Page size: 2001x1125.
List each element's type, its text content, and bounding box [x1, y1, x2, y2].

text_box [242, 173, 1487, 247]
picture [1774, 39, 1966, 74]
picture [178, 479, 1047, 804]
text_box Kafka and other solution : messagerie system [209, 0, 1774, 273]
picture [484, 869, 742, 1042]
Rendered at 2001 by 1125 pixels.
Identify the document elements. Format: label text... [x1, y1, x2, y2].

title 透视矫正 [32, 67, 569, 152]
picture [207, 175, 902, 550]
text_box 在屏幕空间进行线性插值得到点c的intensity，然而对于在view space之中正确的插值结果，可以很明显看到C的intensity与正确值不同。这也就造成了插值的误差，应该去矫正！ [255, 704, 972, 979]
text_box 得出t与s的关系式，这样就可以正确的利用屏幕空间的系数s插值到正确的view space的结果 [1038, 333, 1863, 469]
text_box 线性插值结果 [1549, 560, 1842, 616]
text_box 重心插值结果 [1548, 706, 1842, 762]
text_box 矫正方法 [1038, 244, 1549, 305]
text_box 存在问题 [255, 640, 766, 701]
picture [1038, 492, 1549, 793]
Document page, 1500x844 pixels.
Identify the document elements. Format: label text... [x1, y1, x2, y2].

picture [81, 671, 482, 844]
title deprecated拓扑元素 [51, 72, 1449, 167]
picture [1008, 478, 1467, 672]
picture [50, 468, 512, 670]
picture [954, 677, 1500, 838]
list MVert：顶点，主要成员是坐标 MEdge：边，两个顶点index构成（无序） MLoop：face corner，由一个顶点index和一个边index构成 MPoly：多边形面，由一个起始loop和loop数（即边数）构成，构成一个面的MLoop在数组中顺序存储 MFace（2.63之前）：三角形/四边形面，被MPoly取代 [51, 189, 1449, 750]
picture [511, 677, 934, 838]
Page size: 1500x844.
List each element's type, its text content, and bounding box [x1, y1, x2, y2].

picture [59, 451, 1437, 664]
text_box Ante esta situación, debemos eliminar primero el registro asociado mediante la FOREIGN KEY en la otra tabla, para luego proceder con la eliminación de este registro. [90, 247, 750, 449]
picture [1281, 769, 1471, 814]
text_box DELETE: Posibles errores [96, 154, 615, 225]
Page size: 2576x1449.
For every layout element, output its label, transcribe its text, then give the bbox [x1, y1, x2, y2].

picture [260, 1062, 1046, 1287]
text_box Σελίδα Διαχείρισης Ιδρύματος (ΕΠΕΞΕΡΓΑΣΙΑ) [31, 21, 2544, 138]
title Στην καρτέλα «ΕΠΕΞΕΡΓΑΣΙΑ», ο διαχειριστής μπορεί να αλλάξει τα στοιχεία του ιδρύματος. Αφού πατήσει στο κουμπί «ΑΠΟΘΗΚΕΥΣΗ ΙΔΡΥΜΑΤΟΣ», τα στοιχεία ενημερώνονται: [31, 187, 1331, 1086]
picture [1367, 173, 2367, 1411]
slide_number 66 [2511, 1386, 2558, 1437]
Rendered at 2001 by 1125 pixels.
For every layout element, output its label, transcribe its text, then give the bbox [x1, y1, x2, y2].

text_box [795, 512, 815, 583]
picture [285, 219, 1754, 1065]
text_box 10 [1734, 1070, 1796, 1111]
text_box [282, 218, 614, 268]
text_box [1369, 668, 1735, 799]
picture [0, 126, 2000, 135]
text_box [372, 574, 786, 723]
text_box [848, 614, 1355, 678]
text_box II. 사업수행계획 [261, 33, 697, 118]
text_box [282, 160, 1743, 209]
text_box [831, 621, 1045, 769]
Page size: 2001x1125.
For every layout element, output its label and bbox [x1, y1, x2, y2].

■ ■ ■ ■

◆ Brief
Up to and including the line with "Page size: 1500x844.", print every line of the material above, starting from its first line, exactly.

◆ Result
Page size: 2001x1125.
List each element's type, its text content, and bounding box [x1, y1, x2, y2].

text_box [242, 173, 1487, 247]
picture [1774, 39, 1966, 74]
picture [178, 479, 1047, 804]
text_box Kafka and other solution : messagerie system [209, 0, 1774, 273]
picture [484, 869, 742, 1042]
Rendered at 2001 by 1125 pixels.
Identify the document elements. Format: label text... [x1, y1, x2, y2].

title 透视矫正 [32, 67, 569, 152]
picture [207, 175, 902, 550]
text_box 在屏幕空间进行线性插值得到点c的intensity，然而对于在view space之中正确的插值结果，可以很明显看到C的intensity与正确值不同。这也就造成了插值的误差，应该去矫正！ [255, 704, 972, 979]
text_box 得出t与s的关系式，这样就可以正确的利用屏幕空间的系数s插值到正确的view space的结果 [1038, 333, 1863, 469]
text_box 线性插值结果 [1549, 560, 1842, 616]
text_box 重心插值结果 [1548, 706, 1842, 762]
text_box 矫正方法 [1038, 244, 1549, 305]
text_box 存在问题 [255, 640, 766, 701]
picture [1038, 492, 1549, 793]
Document page, 1500x844 pixels.
Identify the document elements. Format: label text... [x1, y1, x2, y2].

picture [81, 671, 482, 844]
title deprecated拓扑元素 [51, 72, 1449, 167]
picture [1008, 478, 1467, 672]
picture [50, 468, 512, 670]
picture [954, 677, 1500, 838]
list MVert：顶点，主要成员是坐标 MEdge：边，两个顶点index构成（无序） MLoop：face corner，由一个顶点index和一个边index构成 MPoly：多边形面，由一个起始loop和loop数（即边数）构成，构成一个面的MLoop在数组中顺序存储 MFace（2.63之前）：三角形/四边形面，被MPoly取代 [51, 189, 1449, 750]
picture [511, 677, 934, 838]
Page size: 1500x844.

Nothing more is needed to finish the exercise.